PM: I’m proud I blocked a Palestinian state. Looking at Gaza, everyone sees what would have happened

16 December 2023, 10:33 pm
Prime Minister Benjamin Netanyahu speaks during a press conference at the Defense Ministry in Tel Aviv, December 16, 2023. (Noam Revkin Fenton/Flash90)

Prime Minister Benjamin Netanyahu speaks during a press conference at the Defense Ministry in Tel Aviv, December 16, 2023. (Noam Revkin Fenton/Flash90)

At the Tel Aviv press conference, Netanyahu is asked by a reporter why he did not withdraw from the Oslo Accords, given that he keeps criticizing them.

“I inherited the Oslo Accords,” he says. “The decision to bring the PLO from Tunis, and plant it in the heart of Judea and Samaria [West Bank], and in Gaza, was a decision made and implemented before I became prime minister. I thought it was a terrible mistake and I still do.”

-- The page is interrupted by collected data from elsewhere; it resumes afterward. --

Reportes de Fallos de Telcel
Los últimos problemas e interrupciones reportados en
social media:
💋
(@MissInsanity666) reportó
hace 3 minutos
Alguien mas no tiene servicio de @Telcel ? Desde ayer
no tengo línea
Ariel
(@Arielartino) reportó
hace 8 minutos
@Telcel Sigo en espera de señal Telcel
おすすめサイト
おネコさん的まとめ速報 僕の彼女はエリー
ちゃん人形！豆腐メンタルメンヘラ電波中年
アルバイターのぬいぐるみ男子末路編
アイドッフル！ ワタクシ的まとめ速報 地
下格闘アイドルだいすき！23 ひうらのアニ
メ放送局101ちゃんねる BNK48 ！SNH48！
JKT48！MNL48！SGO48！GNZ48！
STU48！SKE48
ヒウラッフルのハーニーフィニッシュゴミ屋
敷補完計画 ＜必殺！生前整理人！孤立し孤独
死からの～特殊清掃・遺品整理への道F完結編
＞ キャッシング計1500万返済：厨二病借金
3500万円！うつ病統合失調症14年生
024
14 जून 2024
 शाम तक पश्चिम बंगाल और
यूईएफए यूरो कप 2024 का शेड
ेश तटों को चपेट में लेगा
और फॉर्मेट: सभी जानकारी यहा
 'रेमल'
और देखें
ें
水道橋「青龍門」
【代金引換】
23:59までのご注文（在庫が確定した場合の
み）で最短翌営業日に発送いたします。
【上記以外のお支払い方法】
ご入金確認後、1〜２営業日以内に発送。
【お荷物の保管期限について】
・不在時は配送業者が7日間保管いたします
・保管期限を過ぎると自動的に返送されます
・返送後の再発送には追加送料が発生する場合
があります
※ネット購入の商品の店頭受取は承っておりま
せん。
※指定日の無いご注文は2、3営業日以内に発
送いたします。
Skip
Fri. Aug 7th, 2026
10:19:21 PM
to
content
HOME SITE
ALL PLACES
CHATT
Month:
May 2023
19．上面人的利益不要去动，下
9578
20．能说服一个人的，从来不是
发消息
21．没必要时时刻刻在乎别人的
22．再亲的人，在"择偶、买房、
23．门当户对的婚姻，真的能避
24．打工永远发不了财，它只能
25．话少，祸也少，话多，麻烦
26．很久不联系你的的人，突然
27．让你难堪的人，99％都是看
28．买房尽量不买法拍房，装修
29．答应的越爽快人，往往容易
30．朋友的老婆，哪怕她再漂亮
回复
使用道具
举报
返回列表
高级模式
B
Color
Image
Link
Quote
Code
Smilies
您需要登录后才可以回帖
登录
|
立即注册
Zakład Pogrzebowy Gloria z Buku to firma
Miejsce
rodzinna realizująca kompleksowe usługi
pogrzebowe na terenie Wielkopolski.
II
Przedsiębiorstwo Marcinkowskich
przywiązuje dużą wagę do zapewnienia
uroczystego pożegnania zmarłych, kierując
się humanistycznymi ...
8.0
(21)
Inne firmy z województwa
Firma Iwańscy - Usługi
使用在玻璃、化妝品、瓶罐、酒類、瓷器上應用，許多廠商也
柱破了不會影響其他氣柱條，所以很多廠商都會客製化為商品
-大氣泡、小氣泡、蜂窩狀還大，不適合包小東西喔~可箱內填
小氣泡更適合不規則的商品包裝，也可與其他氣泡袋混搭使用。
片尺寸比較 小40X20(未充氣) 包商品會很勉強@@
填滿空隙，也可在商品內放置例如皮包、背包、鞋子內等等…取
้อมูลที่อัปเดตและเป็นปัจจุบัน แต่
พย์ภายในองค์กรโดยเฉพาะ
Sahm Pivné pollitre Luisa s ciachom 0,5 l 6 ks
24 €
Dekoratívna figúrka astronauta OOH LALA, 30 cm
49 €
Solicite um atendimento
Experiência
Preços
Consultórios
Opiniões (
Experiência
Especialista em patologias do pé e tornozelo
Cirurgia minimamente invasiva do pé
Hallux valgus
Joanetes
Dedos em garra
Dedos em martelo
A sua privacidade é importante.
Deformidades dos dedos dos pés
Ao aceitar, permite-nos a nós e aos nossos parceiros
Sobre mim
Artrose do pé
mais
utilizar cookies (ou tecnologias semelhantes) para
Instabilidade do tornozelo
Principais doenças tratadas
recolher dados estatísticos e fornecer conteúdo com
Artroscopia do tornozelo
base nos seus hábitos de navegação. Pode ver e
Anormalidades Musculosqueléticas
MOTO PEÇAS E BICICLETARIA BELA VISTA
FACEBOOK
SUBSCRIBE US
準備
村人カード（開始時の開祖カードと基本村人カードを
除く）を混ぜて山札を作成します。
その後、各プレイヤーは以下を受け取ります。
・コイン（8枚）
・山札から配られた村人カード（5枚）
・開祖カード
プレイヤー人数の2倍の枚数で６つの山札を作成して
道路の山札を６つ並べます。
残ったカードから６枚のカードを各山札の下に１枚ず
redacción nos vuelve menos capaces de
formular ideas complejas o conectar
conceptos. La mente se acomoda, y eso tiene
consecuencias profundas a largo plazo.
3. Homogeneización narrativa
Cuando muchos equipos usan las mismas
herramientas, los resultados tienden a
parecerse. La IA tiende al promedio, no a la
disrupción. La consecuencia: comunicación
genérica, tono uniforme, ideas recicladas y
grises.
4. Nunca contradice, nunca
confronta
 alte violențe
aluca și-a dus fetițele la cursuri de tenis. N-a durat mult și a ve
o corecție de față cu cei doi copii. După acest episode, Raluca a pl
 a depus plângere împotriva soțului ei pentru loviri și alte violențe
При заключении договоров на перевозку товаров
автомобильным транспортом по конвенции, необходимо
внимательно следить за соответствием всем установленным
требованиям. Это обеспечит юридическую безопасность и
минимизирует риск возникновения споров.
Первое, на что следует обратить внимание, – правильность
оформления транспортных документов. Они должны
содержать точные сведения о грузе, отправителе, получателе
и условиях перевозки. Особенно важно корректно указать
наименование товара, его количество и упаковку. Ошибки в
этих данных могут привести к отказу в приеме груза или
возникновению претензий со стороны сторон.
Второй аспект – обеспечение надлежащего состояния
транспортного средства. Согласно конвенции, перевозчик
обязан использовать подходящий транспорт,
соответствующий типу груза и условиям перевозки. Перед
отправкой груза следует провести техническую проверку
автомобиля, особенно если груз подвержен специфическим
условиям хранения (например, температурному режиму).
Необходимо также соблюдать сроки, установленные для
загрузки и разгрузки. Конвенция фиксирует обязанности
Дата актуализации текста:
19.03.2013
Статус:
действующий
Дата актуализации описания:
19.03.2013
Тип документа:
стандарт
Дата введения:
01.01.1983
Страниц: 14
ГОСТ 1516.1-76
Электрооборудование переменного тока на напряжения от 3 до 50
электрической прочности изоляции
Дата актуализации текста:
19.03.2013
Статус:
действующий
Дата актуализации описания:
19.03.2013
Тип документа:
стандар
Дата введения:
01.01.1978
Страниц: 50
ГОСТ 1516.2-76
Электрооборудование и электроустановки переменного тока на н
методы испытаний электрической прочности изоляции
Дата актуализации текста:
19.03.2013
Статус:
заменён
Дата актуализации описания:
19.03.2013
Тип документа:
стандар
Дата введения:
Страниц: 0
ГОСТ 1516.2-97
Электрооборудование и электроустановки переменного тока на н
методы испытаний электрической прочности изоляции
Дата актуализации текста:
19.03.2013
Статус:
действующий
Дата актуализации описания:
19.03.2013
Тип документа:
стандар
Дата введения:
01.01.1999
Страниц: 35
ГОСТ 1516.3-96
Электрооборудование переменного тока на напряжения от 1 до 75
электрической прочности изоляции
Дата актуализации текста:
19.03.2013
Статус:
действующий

Turning on the reporter, he says: “You and your journalist friends have been blaming me for almost 30 years for putting the brakes on the Oslo Accords, and preventing the Palestinian state. That’s true,” he says.

“I’m proud that I prevented the establishment of a Palestinian state because today everybody understands what that Palestine state could have been, now that we’ve seen the little Palestinian state in Gaza. Everyone understands what would have happened if we had capitulated to international pressures and enabled a state like that in Judea and Samaria, surrounding Jerusalem and on the outskirts of Tel Aviv.”

Defense Minister Yoav Gallant describes his own role in the 1990s as a senior IDF officer in Jenin tackling terrorism, and reducing it to a low. Then came the Oslo Accords, “and after a short time, 500 armed Palestinian policemen landed” in the Jenin area, “another 5,000 elsewhere in Judea and Samaria and 7,000 in Gaza.” That started a process with dire consequences, including the vast proliferation of weapons. “The Oslo Accords started that process” and the accords were rife with errors, Gallant says.

Answering a question about the Houthi threat, Gallant says the Yemeni rebels started out attacking ostensibly Israel-affiliated ships and are now attacking all kinds of shipping. “It’s a world problem that also affects Israel,” he says.

He adds that the Houthis have fired “dozens of missiles” at Israel, most of which were destroyed. “We are ready to act. We know what to do. We will find the timing,” says Gallant.

“We are giving a chance” for the international community to deal with the threat to shipping.